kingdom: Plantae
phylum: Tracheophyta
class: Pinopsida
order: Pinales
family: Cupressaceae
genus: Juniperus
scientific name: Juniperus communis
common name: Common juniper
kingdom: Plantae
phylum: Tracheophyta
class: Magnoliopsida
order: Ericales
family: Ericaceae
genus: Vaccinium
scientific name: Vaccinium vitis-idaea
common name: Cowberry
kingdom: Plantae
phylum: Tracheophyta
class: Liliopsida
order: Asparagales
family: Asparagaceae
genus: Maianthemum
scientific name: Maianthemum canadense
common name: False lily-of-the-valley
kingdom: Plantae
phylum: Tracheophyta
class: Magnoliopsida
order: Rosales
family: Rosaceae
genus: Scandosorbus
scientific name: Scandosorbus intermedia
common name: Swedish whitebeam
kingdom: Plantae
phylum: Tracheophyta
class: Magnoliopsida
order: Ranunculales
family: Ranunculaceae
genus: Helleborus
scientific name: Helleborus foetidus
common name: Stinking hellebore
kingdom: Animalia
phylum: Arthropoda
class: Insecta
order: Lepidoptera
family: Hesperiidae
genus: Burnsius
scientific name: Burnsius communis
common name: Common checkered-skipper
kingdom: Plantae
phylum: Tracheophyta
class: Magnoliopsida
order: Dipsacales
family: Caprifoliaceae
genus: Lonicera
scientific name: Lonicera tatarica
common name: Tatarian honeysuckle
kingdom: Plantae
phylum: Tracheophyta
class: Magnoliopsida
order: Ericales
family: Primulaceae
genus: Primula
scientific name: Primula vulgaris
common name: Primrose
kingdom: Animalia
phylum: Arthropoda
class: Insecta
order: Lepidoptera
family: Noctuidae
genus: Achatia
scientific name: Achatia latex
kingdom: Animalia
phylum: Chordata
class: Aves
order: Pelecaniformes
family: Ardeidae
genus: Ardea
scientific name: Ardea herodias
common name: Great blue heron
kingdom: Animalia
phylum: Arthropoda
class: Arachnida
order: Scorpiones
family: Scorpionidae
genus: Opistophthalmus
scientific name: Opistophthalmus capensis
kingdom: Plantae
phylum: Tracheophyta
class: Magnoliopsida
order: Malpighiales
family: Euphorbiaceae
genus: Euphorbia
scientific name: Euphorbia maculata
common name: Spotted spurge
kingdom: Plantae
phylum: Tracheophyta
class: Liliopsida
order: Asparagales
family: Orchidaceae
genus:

# What you need to do
Can you retype, unchanged, the lines above from the one holding "common name: Common juniper" through the one holding "family: Asparagaceae", with both of those lines included?

# Solution
common name: Common juniper
kingdom: Plantae
phylum: Tracheophyta
class: Magnoliopsida
order: Ericales
family: Ericaceae
genus: Vaccinium
scientific name: Vaccinium vitis-idaea
common name: Cowberry
kingdom: Plantae
phylum: Tracheophyta
class: Liliopsida
order: Asparagales
family: Asparagaceae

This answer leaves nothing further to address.